🤖 AI Summary
This work addresses the challenges in multimodal time series understanding, where fine-grained temporal misalignment and severe entanglement between shared and modality-specific semantics hinder model interpretability and complementary reasoning. To overcome these limitations, we propose a novel multimodal large language model framework that achieves cross-modal physical alignment through patch-level alignment, explicitly disentangles shared and modality-specific semantics via discrete disentangled interaction, and enhances query-relevant signals using a critical-token highlighting mechanism. Extensive experiments demonstrate that our approach significantly outperforms both general-purpose and specialized multimodal time series models on synthetic and real-world benchmarks, thereby substantially improving time series comprehension and reasoning capabilities.
📝 Abstract
Advances in multi-modal large language models (MLLMs) have inspired time series understanding and reasoning tasks, that enable natural language querying over time series, producing textual analyses of complex temporal dynamics.
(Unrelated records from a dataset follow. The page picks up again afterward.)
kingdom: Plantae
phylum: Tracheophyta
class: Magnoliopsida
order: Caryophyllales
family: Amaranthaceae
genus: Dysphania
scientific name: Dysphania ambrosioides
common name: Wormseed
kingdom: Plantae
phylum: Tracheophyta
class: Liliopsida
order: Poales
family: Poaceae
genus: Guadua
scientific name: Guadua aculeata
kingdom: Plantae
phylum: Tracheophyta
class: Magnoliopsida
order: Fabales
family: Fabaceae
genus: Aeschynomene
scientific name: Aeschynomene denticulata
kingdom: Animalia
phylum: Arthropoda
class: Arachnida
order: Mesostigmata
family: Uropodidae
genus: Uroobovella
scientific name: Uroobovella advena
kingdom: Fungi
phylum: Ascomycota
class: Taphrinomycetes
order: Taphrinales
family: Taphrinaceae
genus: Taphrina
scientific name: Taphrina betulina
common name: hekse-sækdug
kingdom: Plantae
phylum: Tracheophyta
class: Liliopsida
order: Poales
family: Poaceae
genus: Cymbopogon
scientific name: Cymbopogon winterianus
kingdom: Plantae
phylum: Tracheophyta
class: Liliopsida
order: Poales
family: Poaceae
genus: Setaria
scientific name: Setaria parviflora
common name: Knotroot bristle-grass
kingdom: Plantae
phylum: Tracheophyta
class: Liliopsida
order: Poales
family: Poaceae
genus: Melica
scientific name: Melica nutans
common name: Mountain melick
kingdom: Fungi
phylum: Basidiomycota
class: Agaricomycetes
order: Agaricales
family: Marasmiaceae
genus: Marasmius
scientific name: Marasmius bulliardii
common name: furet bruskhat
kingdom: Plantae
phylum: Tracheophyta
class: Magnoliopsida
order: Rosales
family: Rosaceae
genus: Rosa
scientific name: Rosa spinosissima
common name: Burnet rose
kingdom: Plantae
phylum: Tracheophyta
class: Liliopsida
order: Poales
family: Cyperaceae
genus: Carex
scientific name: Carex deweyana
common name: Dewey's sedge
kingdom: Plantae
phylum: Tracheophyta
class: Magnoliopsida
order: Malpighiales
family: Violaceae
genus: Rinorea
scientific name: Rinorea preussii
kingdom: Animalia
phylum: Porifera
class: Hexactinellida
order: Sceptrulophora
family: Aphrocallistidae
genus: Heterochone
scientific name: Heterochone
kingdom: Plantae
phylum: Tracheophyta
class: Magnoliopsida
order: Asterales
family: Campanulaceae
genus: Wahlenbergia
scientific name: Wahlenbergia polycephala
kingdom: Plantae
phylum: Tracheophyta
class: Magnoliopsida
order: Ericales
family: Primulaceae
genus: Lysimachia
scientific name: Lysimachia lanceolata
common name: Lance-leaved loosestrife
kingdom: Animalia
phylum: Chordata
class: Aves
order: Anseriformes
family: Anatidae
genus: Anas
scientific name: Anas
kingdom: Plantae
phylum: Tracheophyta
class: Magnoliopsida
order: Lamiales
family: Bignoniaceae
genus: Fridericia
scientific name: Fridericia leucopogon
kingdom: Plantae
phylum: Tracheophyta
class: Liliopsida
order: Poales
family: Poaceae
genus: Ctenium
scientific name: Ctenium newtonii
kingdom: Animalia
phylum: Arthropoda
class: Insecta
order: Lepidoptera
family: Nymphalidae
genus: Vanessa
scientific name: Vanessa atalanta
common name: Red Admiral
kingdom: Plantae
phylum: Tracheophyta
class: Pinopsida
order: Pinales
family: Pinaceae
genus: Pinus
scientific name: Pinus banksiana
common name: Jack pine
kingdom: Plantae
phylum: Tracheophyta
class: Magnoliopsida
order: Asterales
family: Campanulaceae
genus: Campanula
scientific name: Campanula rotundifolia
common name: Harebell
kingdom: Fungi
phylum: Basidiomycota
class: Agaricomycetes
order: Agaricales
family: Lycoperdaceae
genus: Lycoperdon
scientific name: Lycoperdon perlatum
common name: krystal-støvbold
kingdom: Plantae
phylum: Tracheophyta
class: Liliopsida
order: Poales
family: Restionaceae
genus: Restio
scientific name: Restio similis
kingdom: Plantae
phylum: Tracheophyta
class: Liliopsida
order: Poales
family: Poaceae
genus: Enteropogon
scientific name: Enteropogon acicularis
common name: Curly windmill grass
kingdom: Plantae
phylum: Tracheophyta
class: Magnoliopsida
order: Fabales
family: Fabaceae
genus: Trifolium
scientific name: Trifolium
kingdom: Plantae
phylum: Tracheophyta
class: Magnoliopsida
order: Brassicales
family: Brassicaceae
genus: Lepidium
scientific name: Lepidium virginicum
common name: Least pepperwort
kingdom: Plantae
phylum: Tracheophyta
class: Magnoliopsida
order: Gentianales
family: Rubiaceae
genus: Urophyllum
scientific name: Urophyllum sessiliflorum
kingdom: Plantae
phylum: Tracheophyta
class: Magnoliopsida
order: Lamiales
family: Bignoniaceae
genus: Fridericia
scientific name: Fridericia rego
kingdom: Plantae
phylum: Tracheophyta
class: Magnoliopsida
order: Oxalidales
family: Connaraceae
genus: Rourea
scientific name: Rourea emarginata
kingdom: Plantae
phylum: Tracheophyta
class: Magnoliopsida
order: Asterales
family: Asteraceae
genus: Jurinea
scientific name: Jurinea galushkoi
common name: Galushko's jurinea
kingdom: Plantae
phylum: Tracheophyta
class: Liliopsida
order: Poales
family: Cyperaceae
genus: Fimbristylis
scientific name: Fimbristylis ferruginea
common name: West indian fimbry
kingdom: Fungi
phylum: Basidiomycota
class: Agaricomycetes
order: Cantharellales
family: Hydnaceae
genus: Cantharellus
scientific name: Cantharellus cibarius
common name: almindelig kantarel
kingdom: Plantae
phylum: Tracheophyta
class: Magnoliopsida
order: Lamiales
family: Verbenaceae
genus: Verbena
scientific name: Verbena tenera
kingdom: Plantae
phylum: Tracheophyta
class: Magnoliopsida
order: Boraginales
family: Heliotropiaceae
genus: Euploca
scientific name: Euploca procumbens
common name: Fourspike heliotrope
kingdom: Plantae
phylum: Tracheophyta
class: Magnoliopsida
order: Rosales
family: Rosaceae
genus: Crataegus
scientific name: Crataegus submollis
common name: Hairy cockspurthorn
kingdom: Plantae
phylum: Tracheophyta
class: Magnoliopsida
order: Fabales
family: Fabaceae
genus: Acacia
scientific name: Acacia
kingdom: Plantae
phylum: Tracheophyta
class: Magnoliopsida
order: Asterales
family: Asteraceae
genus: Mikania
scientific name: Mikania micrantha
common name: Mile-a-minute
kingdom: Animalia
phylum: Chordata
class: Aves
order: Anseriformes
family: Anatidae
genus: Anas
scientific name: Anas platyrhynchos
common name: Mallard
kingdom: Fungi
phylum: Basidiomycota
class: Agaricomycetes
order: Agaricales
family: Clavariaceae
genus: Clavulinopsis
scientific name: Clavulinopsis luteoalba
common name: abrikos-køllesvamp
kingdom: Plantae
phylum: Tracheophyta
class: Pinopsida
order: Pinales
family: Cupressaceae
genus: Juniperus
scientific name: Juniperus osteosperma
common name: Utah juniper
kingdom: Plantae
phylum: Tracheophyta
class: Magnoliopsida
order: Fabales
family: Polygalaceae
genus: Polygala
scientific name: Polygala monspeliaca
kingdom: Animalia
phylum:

Recent attempts hybridize numerical time series with their visualized plots, facilitating precise value reasoning and visual structure comprehension for comprehensive time series understanding of MLLMs. However, effective numerical-visual modality integration remains challenging due to fine-grained temporal misalignment across modalities and severe entanglement between shared and modality-specific semantics, which hinder localized interpretation and complementary reasoning. To address these issues, we propose MADI, a multi-modal LLM enhanced with fine-grained alignment and disentangled interaction, featuring (1) Patch-level Alignment, which enforces physically grounded fine-grained correspondence across heterogeneous modalities, (2) Discrete Disentangled Interaction, which separates modality-common semantics into compact discrete latents and adaptively synergizes the purified modality-unique information, and (3) Critical-token Highlighting, which emphasizes informative, query-relevant signals for robust reasoning. Experiments on synthetic and real-world benchmarks show that MADI consistently outperforms general-purpose LLMs and time-series-specialized MLLMs.